Pourtant, la mise en scène nous tient en haleine jusqu’au dénouement, grâce à la tension qu’Anthony Dechaux réussit à insuffler à la narration, jouant sur les ambiances et les décors – les salles de négociation ressemblent à des salles d’interrogatoire de la PJ : exigües, grises, baignées d’une lumière blafarde et surchauffées. Il peut s’appuyer sur des acteurs tous parfaitement choisis et très convaincants. Ana Girardot est remarquable dans ce rôle de jeune femme idéaliste et ambitieuse, qui essaie de trouver sa place dans cet univers de requins. Olivier Gourmet impose sa présence massive et rugueuse, presque menaçante, et est parfait dans la peau de ce prédateur économique. De l’autre côté de la chaîne, Julien Frison exprime toute la résilience et la fragilité du petit éleveur, usé par le labeur et envahi par les doutes quant à sa capacité à durer dans ces conditions. Tous les autres comédiens sont au diapason de ces trois là, rendant le récit totalement crédible.
Et même si le sujet n’est pas neuf pour les spectateurs, c’est quand même l’une des premières fois que le cinéma s’en empare. Il y a bien eu Food, Inc. de Robert Kenner, documentaire sur les rouages de l’industrie agro-alimentaire, et plusieurs films adoptant le point de vue du monde paysan, comme Au nom de la terre d’Edouard Bergeon. Mais la description des centrales d’achat et de leurs méthodes discutables n’avaient pas, à notre connaissance, fait l’objet d’un scénario jusque-là. Dans La Guerre des prix, tout est exposé de façon clinique. Si le film pouvait servir à convaincre, ne serait-ce qu’une poignée de personnes, de la veulerie des sociétés de grande distribution, les inciter à se méfier de leurs méthodes de vente, souvent au détriment des consommateurs, et promouvoir les filières locales de qualité, il constituerait une belle réussite.
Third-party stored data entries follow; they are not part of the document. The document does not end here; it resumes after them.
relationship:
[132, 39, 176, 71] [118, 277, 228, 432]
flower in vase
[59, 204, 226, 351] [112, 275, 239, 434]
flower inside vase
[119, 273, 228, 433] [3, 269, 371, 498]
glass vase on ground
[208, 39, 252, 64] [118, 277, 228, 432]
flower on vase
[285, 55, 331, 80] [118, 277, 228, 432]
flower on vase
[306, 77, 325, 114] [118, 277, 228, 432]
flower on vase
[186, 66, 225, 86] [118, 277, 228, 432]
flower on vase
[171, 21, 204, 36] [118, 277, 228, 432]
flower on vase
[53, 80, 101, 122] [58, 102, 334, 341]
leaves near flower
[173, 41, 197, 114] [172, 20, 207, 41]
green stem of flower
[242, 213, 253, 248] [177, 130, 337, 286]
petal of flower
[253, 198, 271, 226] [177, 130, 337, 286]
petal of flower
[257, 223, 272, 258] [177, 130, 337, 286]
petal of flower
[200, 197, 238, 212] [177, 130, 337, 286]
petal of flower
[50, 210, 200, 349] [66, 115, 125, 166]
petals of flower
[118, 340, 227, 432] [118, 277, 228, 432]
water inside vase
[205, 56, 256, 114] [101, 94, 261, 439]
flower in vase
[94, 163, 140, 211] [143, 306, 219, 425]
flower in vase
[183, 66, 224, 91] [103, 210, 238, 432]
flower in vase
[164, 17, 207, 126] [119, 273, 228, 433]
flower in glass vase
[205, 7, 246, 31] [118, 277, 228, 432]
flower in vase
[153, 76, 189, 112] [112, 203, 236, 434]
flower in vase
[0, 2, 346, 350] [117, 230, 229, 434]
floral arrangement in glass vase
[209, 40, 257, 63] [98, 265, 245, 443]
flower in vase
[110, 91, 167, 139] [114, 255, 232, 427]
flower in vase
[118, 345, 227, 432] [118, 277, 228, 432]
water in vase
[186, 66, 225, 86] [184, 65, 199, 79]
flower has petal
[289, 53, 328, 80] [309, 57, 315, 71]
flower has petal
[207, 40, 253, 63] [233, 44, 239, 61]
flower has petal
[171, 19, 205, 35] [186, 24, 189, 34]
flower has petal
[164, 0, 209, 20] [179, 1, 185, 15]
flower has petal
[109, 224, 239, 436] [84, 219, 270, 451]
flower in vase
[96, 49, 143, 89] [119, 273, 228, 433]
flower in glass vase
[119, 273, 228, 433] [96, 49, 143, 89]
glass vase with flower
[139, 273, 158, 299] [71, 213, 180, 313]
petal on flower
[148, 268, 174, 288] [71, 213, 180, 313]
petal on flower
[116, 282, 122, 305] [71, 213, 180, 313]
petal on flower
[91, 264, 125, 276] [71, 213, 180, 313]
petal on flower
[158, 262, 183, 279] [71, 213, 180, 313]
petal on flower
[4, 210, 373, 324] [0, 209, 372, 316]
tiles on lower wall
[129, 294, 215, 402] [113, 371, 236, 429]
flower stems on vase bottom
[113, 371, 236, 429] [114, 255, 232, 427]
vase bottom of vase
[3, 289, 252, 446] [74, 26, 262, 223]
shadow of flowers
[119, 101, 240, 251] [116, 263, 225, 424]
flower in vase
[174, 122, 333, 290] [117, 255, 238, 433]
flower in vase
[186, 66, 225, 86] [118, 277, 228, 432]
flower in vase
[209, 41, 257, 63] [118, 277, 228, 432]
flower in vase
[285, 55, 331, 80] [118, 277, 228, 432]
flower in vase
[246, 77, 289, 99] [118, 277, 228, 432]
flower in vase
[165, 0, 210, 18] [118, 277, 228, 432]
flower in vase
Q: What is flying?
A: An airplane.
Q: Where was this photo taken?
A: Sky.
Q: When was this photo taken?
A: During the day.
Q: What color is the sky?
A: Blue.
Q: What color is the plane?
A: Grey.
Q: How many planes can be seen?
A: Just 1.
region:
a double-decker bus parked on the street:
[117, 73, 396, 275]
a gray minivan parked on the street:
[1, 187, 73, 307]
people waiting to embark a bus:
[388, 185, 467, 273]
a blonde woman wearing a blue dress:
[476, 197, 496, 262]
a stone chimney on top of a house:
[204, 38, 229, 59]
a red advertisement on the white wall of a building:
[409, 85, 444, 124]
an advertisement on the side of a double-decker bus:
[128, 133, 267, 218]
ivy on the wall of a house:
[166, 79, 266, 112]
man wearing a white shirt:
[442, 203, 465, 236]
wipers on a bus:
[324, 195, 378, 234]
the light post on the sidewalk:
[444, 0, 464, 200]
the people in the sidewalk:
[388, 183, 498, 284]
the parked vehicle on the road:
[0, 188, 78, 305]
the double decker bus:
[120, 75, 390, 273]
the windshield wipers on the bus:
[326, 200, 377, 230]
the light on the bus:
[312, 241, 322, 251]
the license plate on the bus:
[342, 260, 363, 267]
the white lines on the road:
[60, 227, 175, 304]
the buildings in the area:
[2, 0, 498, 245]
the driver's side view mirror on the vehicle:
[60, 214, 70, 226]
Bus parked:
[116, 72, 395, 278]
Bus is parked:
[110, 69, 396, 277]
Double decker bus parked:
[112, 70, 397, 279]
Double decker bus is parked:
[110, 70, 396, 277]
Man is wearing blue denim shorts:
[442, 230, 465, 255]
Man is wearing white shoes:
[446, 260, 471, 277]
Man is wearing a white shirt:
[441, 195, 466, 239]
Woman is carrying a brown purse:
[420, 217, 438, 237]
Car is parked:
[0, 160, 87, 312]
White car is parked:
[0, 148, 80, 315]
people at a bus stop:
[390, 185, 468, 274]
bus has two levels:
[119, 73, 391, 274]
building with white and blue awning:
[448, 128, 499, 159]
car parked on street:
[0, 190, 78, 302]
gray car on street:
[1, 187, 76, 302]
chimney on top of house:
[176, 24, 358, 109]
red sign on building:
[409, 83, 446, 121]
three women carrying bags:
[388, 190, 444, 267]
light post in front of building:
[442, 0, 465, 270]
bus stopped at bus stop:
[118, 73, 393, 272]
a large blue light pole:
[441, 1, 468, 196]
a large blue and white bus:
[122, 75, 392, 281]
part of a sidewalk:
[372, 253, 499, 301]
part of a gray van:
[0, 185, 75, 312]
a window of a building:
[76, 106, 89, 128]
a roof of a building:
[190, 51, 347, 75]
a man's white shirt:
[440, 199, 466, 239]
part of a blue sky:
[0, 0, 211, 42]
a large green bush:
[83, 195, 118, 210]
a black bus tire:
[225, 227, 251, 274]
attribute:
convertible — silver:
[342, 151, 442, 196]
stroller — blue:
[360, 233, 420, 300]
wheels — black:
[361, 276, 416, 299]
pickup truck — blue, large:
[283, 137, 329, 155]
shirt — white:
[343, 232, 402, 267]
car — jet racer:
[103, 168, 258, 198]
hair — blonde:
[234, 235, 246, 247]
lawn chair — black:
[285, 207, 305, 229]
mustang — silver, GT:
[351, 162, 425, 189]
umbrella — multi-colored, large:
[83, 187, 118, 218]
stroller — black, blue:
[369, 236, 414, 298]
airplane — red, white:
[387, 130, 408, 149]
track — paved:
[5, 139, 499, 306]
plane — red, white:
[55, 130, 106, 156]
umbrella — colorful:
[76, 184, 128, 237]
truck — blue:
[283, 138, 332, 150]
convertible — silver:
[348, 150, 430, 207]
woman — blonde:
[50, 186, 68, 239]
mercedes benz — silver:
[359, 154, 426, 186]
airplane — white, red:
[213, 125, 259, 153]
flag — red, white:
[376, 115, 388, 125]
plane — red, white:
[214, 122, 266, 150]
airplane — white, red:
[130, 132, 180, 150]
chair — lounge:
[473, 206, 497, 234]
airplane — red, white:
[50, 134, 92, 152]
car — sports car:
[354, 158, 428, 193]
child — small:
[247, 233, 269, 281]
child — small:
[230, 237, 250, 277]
On ne doute pas que la majorité des spectateurs sortiront de la projection plus conscients d’une situation explosive menaçant, à terme, tout un secteur d’activité de notre pays.
La Guerre des prix
La Guerre des prix
Réalisateur : Anthony Dechaux
Avec : Ana Girardot, Olivier Gourmet, Julien Frison, Aurélia Petit, Jonas Bloquet, Yannick Choirat, Catherine Vinatier, Camille Moutawakil, Grégoire Oestermann
Genre : Pot de lait au vinaigre
Origine : France
Durée : 1h36
Date de sortie France : 18/03/2026
Contrepoints critiques :
”Dans un thriller passionnant, le réalisateur Anthony Déchaux dépeint de manière glaçante les arcanes de la négociation entre les puissants groupes industriels et les petits producteurs.”
(Annie Yanbekian – France Info)
”La difficulté, dès lors, est d’arriver à faire exister ces personnages en leur donnant de la profondeur dans un univers régi par des règles profondément cyniques. C’est là que le bât blesse un peu, malgré un casting convaincant.”